S&P: Loan relief could dampen banks’ profits

Business & Finance
18 Apr 2026 • 12:19 AM MYT
The Manila Times
The Manila Times

One of the longest-running English broadsheets in the Philippines

S&P: Loan relief could dampen banks’ profits

LOAN relief measures could help banks avoid a surge in bad debts but also dampen profitability, S&P Global Ratings said on Thursday.

“The Middle East war could strain Philippine banks,” S&P said in a report.

The Bangko Sentral ng Pilipinas’ (BSP) move to temporarily suspend loan repayments for borrowers affected by supply chain disruptions and surging energy prices, it said “may undermine bank profitability as net interest margins peak and credit losses remain elevated.”

“But it could avoid a spike in nonperforming loans (NPLs).”

The relief measures, which apply to all BSP-supervised financial institutions, include a six-month grace period (12 months for agricultural loans), exclusion of affected loans from reported NPLs and past due classifications and a call on banks to waive transaction fees on digital money transfers.

They will remain in effect until March 24, 2027.

S&P said that while the Philippines had no significant direct exposure to the Middle East, second-order risks were higher compared to neighboring countries given its dependence on oil imports and a lack of fuel and electricity subsidies for vulnerable groups.

Philippine banks also have a low exposure to the sectors most hit by the war — airlines, oil refining, chemicals and agriculture — and the overall impact of the loan relief “should be manageable.”

However, midsized corporates, smaller businesses and lower-income consumers could be vulnerable if the war continues. S&P noted that unsecured consumer loans, which make up about 10 percent of total bank loans, have been a primary growth driver for banks in recent years.

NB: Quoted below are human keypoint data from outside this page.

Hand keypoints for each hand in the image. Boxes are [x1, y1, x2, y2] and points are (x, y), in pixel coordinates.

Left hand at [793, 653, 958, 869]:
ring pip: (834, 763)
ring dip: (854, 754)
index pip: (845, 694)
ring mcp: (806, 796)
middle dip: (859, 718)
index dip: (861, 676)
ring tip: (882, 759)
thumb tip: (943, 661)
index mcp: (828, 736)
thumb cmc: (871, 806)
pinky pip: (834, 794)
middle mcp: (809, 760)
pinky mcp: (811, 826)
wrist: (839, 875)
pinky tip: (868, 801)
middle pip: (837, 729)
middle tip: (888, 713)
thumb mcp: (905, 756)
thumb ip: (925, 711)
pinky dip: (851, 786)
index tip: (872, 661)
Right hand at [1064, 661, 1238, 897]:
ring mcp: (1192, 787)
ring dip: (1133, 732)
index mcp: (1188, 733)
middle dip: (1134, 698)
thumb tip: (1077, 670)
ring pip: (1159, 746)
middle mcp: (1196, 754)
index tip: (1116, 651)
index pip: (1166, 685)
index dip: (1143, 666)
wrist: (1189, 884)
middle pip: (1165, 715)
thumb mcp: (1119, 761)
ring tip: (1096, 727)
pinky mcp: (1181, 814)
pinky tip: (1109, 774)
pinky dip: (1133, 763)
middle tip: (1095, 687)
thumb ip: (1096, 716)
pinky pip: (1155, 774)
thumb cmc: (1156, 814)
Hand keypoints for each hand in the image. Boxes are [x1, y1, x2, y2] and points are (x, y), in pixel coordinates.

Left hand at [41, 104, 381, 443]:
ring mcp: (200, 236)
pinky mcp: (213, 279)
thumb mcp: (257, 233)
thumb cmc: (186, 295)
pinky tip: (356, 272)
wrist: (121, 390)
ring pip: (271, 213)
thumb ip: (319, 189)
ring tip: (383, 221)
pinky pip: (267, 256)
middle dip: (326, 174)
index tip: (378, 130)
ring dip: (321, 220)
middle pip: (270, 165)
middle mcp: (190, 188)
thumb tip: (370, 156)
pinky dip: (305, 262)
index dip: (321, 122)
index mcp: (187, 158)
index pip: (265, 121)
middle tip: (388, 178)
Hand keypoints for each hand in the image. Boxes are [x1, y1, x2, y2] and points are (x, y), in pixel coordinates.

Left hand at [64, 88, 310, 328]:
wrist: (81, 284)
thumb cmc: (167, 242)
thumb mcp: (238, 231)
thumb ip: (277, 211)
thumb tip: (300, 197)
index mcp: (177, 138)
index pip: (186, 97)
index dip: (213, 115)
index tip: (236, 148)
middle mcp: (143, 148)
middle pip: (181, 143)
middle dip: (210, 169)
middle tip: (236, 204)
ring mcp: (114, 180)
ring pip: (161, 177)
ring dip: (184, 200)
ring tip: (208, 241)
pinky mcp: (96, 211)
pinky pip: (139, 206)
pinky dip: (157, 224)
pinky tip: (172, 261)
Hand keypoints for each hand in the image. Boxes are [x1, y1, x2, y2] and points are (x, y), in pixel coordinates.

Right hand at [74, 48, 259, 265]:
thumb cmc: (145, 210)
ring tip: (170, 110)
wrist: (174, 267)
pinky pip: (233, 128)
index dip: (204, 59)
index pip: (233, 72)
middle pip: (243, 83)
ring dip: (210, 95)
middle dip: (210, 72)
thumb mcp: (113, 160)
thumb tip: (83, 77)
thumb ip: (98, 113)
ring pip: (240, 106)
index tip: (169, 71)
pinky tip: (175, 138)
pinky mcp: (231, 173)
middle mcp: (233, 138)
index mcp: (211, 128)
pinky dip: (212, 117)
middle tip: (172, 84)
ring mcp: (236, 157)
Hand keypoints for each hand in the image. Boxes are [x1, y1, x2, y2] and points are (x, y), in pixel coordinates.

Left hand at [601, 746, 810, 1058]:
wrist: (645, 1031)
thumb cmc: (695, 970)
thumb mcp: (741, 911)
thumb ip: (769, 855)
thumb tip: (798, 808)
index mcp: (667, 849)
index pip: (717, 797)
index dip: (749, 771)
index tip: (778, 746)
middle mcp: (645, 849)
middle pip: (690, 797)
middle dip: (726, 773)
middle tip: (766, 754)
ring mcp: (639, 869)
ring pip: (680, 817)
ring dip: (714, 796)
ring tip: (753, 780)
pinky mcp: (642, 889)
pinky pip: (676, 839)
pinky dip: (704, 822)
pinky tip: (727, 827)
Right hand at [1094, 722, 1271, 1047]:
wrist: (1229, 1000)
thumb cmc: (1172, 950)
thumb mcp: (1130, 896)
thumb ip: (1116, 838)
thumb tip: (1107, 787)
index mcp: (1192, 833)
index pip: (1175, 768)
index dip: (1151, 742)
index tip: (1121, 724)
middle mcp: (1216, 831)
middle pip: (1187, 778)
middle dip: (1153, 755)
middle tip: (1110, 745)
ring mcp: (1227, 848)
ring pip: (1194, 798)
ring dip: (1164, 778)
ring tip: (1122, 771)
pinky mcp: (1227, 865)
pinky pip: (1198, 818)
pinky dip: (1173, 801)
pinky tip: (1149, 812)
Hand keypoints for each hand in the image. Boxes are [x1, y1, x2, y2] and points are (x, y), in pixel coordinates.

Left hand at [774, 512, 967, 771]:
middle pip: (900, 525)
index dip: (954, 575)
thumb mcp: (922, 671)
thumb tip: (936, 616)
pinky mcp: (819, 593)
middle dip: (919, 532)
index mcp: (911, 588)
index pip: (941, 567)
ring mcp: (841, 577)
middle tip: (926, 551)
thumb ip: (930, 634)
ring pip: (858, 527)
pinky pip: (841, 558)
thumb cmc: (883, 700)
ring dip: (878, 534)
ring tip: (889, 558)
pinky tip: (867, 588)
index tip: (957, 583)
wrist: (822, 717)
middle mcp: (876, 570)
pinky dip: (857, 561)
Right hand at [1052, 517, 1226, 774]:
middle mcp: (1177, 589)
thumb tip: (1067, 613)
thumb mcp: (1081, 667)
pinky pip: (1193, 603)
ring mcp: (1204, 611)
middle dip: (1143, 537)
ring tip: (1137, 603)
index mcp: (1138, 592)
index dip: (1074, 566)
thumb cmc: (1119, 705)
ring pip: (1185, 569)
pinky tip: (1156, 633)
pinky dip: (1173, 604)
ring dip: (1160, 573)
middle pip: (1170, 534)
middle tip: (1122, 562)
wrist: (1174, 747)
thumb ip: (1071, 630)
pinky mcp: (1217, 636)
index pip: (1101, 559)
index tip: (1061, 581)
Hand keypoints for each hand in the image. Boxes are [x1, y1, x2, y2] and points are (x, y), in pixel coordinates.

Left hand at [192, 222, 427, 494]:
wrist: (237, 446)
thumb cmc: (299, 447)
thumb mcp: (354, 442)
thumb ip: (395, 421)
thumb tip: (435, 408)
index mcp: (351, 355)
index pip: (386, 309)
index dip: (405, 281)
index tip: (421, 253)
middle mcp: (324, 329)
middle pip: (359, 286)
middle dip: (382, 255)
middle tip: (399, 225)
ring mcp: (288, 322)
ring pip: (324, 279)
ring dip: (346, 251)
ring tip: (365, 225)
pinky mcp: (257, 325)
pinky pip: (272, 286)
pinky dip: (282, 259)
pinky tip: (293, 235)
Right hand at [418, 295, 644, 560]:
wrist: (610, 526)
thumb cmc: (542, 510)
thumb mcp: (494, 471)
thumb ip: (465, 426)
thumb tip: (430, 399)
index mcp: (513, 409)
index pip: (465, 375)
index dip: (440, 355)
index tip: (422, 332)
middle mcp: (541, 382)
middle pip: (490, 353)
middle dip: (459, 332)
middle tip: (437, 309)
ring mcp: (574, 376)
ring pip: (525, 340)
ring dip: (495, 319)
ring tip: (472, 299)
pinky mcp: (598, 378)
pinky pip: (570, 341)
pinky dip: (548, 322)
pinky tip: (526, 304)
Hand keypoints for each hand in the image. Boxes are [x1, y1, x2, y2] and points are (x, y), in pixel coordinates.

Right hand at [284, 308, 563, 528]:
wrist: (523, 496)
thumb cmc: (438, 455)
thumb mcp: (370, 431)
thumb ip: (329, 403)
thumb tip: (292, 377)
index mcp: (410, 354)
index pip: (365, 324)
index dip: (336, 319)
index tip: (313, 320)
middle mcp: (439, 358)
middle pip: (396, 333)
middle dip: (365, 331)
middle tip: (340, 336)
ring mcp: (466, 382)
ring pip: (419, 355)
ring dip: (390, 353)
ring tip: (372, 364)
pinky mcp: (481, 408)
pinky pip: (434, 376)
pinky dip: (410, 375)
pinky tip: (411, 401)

S&P said credit losses could reach 1.0 to 1.2 percent of the total loans over the next two years. Credit losses were at 1.0 percent in 2025, up from 0.7 percent in 2024.

Take-up of the loan relief, it also said, will likely be lower than that seen during the Covid-19 pandemic as it will be on an opt-in basis, and banks are expected to exercise prudence in approving applications.

The loan hit during the pandemic, S&P noted, was 2.1 percent.

Philippine banks overall are “well-placed to withstand shocks” given “solid” profitability. The return on assets in recent years was 1.4 to 1.5 percent, and banks were also said to have adequate buffers despite higher credit losses and margin adjustments due to BSP rate cuts.

The suspension of loan repayments could also reduce interest income and S&P said “these factors will weigh on the profitability outlook for the next one to two years.”